RH: Could you tell us what you're working on now?
GR: I just finished the final copyedits on my second book which will be coming out in August of 2015. It's another historical fiction novel for middle graders, but it's from a more recent time period. It's called Cold War on Maplewood Street and takes place in Chicago during the week of the Cuban Missile Crisis in 1962.
Now that it's officially out of my hands, I'm working on a contemporary story (also MG) about loyalty and how far it should go.
RH: What were your favorite books growing up?
GR: Little Women, Trixie Belden mysteries, Anne of Green Gables, Taffy's Foal, Heidi, A Wrinkle in Time, The Wheel on the School, and Charlotte's Web are just a few of the many, many books I loved as a girl.
RH: My ten-year-old son is writing a book. Do you have any advice for young aspiring writers? GR: Tell your son I said, "Way to go! I'm very impressed. Writing is hard work--but when it's your passion, there's nothing that you'd rather do." As for advice, I always tell aspiring writers to keep a journal--not necessarily about their daily activities; that can get boring pretty quickly. But about highlights/lowlights of family events, personal disappointments and triumphs, and especially the feelings that accompanied them. These are great to draw on later to remind us how a ten or twelve-year old thinks and expresses his feelings. The other reason to keep a journal is to jot down ideas for stories, and to paste in pictures from magazines that suggest settings or stories, as well as to keep track of ideas for unusual characters. A journal is also a great place to keep a list of the books they especially loved reading including a few notes about why they loved them. All of this is not only going to be a great resource in the future but is a fun way of nurturing the blossoming writer within them.

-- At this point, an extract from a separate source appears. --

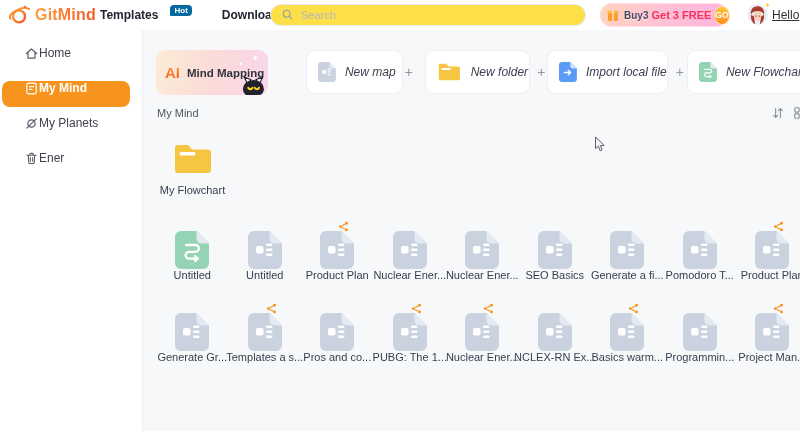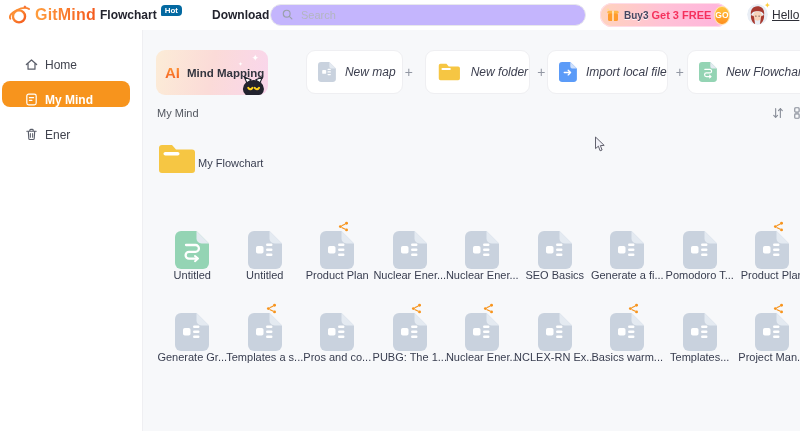"Flowchart" span { text: Flowchart -> Templates }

RH: Thanks so much for being here and sharing so much of your writing experience with us. I can't wait for Cold War on Maplewood Street and am looking forward to your MG contemporary.
Gayle has a great website with all kinds of links to exploring the world where Esther lived. Find all that goodness here.
Gayle grew up in Chicago. Like Esther, she enjoyed school, was an avid reader, and loved dogs and horses. She attended Knox College in Galesburg, Illinois, where she majored in Creative Writing and was the editor of the literary magazine. Gayle never outgrew her passion for children's books, and she worked as a children's and young adult librarian at a public library for several years in the late 1980s and early 1990s, enthusiastically sharing her love of books with young people.
Also like Esther, Gayle eventually moved to Wisconsin, but by then she was a mother with three children. She worked in the reference library, and later as a copyeditor, at American Girl. During this time period she published short stories for children in Cricket, Ladybug, Jack and Jill andChildren's Digest magazines.
Now Gayle writes full-time in her home just outside of Madison, Wisconsin, where she lives with her husband, Don, and slightly neurotic rescue dog, Fiona. She is living her dream, she says, writing books she hopes will make the same difference in children's lives as her favorite books and authors made in hers. What the Moon Said is her first novel.